The native peoples of the Pacific Northwest understood something important about the relationship between the region’s iconic killer whales and the region’s iconic salmon. The first could not survive without the second. “No fish, no Blackfish” they observed.
That observation is in danger of proving prophetic. As the Center For Whale Research’s Ken Balcomb warns, lack of prey food is threatening the demise of the endangered Southern Resident Killer Whales. The SRKW population is under pressure for a number of reasons–shipping, noise, habitat loss and pollution, among them. But Balcomb is warning that the most clear and present danger is hunger resulting from declines in the Pacific Northwest’s great salmon runs, mainly due to the damming of rivers. Currently, Balcomb and others are calling for breaching four dams on the lower Snake River which have devastated the region’s once-prolific Chinook salmon runs. And for compelling evidence of what is happening he points to the recent deaths of a mother killer whale and her calf, both of whom were evidently malnourished.

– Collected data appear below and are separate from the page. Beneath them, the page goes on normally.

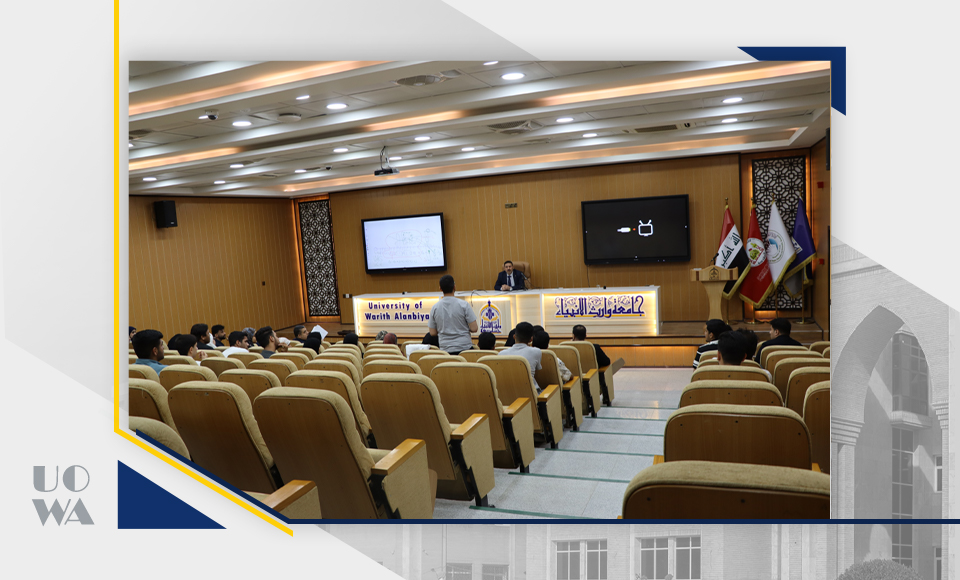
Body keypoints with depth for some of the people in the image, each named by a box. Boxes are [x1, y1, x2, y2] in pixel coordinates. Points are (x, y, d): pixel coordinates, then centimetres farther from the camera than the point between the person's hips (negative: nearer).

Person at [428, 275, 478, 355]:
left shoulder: (435, 307, -2)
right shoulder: (463, 305, -10)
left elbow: (432, 333, 3)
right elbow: (474, 328, -10)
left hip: (445, 349, 3)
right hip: (465, 348, -2)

For the data-inclined, here is a chart that looks at the correlation of SRKW mortality and Chinook abundance.
The tension between dams and killer whales is just one more reminder of how closely connected different ecosystems can be, and the endless consequences for the natural world of human development. Dams may provide “clean” hydropower, but they do so at the unacceptable cost of destroying and damaging entire river systems and the species that rely on them. Wind and solar have impacts, too, but they are more local and limited.
Removing dams is one of the most promising environmental trends. And when you take dams down and allow rivers to flow freely again, remarkable things happen. Whether the Snake River dams will be breached in time to save Washington state’s killer whales involves an excruciating race against time and hunger. Even the courts are pushing hard on this issue. But Ken Balcomb, who has been studying this population for 40 years and knows more about these killer whales and what they need than anyone on the planet, is pretty clear that if dam breaching is going to happen it better happen very, very soon.